# Wedge shaft flex question



## Warbur (Sep 9, 2012)

Apologies if this is a silly question but should my wedges have the same flex as my irons?

I got fitted for my irons (KBS tour stiff) and, stupidly, didn't ask about my wedges. My wedges are all "wedge flex" but I've no idea what this actually means? Are they likely to be too soft for me please?


----------



## Imurg (Sep 9, 2012)

Ethan's your Man but I think "wedge" flex is basically stiff so you should be ok..


----------



## fundy (Sep 9, 2012)

pretty much the question that brought me to this great forum 

Ultimately I think there is no definitive answer, mainly because you use a wedge in different ways.

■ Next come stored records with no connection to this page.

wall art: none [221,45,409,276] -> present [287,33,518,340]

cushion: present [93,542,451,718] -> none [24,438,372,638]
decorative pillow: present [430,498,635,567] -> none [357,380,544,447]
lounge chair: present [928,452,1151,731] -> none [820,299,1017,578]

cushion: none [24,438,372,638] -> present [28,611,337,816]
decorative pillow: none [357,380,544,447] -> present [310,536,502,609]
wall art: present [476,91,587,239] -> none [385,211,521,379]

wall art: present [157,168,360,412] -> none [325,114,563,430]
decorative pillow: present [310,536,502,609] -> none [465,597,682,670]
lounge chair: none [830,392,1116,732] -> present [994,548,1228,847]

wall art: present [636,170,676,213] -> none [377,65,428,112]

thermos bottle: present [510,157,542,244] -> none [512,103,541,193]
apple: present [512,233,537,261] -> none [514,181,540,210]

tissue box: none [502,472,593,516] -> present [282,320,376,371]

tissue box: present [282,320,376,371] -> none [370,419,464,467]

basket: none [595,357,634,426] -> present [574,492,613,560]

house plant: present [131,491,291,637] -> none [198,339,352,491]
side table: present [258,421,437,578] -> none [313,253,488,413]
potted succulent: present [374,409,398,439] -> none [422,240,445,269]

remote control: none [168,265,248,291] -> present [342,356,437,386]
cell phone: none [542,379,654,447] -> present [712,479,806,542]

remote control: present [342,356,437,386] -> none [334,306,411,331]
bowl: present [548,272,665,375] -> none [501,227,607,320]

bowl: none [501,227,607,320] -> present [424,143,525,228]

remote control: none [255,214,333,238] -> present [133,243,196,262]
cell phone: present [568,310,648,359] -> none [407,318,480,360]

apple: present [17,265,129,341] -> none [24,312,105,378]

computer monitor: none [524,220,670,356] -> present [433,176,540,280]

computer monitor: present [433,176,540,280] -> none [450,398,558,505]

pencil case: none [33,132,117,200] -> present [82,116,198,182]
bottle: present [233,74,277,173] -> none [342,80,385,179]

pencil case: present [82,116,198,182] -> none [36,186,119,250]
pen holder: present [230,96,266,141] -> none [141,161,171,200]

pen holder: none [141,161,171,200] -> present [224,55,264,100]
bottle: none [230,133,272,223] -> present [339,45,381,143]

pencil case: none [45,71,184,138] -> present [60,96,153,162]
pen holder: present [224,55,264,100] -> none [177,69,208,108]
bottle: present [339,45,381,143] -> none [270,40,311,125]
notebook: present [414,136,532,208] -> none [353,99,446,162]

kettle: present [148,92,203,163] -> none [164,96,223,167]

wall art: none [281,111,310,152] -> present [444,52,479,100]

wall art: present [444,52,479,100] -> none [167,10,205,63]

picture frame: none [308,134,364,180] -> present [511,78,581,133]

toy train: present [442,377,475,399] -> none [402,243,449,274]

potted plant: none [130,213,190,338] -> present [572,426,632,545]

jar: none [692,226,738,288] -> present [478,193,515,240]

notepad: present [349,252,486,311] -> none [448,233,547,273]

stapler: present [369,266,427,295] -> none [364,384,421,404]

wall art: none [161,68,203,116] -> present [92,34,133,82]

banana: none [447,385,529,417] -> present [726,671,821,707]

Ultimately you'd have a different shaft for short pitches than you would for full shots. 

I have tried wedge flex, same flex as my irons and somewhere in between in the last 18 months or so and have settled back at wedge flex. I found using a very stiff shaft in my wedges very unresponsive with anything bar a full shot and now prefer the feel i get from a wedge flex shaft, I just have to be slightly careful I dont really go after my wedges (which I shouldnt be doing anyway!)


----------



## moogie (Sep 9, 2012)

Im almost certain,  if True Temper Dynamic Gold,  Wedge Flex,  then they are S200............


----------



## Warbur (Sep 9, 2012)

Thanks chaps. I got concerned after hitting a full wedge into our short par 3 which went miles high and only just got to the green 100 yards away. Think it's the bit clinging onto the grip that might be the problem


----------



## RGDave (Sep 9, 2012)

If it's any help, I used to be OK at this game and played with a mixture of flex shafts in my old, old wedges. Back then, there was only really R or S to choose from.

My new wedges have all sorts, wedge flex, "release", uniflex etc. I don't believe it makes any real difference. Learn how far they go, and to hit 2 or 3 different shots which gives you 4/6/8 distances without even venturing into the "many-wedges-in-bag" business.

in other words, unless they say L or XXS, forget it.


----------